The stories of the stars have been told for generations in East Arnhem Land but after significant investment from the private and public sector the Yolngu stories will be explored with modern science.
Chief Minister Michael Gunner believes the Arnhem Space Centre will inspire generations of Territorians to seek out, learn and understand the universe above.
After visiting the site, located outside Nhulunbuy, on Thursday Mr Gunner announced a further $5m investment in the Arnhem Space Centre, where Yolngu people, Equatorial Launch Australia (ELA) and NASA have been working together to construct the Territory’s first space port.
“The Gumatj are intimate with the universe above. It is not surprising to me that one of Australia’s first commercial spaceports is under way here, on Yolngu land, home of the planet’s original astronomers,” Mr Gunner said.
Gumatj Corporation chairman Djawa Yunupingu said the stars were the stories of his ancestors.
“We don’t go in the ground when we leave this place, we go up there to look down on this place,” My Yunupingu said.
“This is about our stories and their stories and learning together. The space centre is important for my people because when the mine leaves we want jobs here, we want to stay on our Country. This is a chance to do that and do it right this time.”

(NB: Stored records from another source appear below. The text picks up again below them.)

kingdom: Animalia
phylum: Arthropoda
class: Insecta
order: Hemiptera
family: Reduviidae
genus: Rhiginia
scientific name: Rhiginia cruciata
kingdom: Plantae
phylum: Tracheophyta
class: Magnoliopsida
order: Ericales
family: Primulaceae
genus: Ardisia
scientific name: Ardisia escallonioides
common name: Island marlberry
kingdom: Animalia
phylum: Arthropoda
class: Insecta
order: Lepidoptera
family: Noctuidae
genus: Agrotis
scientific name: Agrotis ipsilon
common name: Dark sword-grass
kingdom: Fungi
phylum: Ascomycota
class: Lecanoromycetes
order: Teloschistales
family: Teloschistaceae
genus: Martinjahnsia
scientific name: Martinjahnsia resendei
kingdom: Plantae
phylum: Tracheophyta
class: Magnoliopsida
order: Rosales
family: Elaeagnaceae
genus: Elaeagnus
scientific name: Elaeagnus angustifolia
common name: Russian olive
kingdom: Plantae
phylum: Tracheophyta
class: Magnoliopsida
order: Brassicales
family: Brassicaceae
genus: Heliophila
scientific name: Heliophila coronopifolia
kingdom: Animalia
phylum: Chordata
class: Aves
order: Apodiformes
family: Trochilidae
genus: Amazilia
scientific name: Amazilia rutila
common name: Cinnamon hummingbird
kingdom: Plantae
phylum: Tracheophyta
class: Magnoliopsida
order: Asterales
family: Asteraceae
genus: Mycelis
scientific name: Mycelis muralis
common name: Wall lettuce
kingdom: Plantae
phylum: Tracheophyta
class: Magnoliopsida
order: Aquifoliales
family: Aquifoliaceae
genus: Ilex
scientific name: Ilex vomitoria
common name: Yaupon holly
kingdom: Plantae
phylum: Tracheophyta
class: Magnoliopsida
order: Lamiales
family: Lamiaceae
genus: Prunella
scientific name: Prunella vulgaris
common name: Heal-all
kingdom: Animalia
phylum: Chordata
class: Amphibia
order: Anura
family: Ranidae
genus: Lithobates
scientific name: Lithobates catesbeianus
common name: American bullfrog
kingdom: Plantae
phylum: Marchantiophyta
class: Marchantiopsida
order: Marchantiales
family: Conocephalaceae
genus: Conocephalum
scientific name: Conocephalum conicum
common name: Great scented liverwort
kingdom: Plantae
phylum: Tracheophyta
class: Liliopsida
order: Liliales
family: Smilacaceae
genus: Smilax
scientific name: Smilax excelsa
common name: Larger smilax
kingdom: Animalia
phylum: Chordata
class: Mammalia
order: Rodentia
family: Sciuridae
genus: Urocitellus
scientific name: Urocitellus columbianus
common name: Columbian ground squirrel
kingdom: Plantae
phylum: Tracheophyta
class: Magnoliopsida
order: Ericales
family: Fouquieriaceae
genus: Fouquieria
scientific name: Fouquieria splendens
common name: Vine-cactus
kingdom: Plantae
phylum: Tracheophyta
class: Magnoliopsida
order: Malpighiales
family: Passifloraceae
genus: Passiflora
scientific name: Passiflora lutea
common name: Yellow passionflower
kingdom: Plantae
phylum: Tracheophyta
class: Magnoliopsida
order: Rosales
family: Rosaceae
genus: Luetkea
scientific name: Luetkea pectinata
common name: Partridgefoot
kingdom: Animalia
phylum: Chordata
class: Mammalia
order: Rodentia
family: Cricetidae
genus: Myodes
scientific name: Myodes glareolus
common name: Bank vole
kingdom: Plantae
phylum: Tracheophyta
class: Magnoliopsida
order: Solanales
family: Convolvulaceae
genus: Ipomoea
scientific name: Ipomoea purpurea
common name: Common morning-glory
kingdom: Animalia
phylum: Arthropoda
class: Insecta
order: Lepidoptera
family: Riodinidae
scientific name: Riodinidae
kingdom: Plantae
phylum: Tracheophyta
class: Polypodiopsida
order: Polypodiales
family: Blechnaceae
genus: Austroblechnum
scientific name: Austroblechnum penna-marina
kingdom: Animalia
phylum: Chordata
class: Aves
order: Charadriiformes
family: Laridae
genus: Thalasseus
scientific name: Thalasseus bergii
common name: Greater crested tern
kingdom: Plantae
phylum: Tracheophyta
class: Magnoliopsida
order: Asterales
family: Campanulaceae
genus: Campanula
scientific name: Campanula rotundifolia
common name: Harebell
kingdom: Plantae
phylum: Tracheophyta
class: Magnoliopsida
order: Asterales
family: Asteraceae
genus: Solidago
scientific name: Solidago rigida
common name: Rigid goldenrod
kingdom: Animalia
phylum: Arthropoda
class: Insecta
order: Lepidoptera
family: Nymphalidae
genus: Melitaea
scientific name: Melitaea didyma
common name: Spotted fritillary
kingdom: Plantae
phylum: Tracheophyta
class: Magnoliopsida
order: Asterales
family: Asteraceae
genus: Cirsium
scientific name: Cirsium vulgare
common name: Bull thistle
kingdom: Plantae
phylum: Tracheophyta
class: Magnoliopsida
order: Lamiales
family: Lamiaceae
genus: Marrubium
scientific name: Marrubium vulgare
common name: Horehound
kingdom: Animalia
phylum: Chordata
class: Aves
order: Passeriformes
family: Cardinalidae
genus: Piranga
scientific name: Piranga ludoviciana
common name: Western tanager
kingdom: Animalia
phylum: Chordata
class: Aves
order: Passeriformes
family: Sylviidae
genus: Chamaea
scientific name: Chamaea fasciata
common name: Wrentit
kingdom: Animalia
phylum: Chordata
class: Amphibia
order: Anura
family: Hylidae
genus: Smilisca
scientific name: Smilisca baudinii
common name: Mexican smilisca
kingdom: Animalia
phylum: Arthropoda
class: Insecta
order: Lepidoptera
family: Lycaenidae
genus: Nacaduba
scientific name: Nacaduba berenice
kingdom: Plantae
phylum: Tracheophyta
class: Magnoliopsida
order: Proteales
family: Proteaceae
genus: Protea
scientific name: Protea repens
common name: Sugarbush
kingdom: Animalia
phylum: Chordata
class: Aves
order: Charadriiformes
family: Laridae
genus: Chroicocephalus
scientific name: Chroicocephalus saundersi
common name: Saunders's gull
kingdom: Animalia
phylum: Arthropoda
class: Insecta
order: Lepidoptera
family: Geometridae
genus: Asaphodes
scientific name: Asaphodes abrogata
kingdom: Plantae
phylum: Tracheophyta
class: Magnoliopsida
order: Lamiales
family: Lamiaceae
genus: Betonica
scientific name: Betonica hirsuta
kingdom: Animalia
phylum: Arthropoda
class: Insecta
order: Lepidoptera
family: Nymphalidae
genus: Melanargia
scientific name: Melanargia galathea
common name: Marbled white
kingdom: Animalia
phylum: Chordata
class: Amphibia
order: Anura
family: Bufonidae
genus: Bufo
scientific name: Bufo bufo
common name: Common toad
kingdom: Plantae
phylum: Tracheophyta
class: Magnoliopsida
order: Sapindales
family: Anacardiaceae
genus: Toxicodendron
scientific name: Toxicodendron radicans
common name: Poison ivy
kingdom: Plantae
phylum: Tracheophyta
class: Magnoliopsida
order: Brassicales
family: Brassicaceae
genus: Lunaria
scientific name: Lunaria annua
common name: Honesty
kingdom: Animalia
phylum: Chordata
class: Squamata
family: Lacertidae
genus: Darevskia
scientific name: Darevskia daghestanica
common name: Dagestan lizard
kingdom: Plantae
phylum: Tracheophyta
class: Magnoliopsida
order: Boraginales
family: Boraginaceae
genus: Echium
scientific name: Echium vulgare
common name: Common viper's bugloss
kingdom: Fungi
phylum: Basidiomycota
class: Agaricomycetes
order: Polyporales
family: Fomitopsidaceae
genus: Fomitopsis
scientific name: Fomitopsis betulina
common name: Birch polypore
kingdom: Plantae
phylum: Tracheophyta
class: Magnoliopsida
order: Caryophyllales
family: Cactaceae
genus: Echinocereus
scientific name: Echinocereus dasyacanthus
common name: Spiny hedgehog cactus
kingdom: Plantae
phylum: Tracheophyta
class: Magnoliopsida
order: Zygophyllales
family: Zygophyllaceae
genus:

For the Gumatj Corporation, the Arnhem Space Centre is an opportunity to teach people about Yolngu culture, something that was predicted by Elders long before NASA was talked about.
Mr Yunupingu said his father painted astronauts coming to Yolngu land back in the 1960s and the artwork was waiting to be displayed at the culture centre just a few kilometres from the new space centre.
ELA plans to include a visitors centre where the history of the stars can be displayed alongside new knowledge.
ELA chief executive Carley Scott said this was a step towards a bright future for the people in Nhulunbuy, East Arnhem Land, the Northern Territory and Australia.
“This is an exciting and significant time, the project is a drawcard for the region and will bring not just employment but education and tourism as well,” Ms Scott said.
“As part of NASA’s education program, we will be seeing American space agency engineers and scientists mingle with local Northern Territory children, showing them ways to chase their dreams and reach for the stars.”
The Australian space launch market has an estimated value of $US930m over the next decade, which Mr Gunner said the Northern Territory was well placed to capitalise on.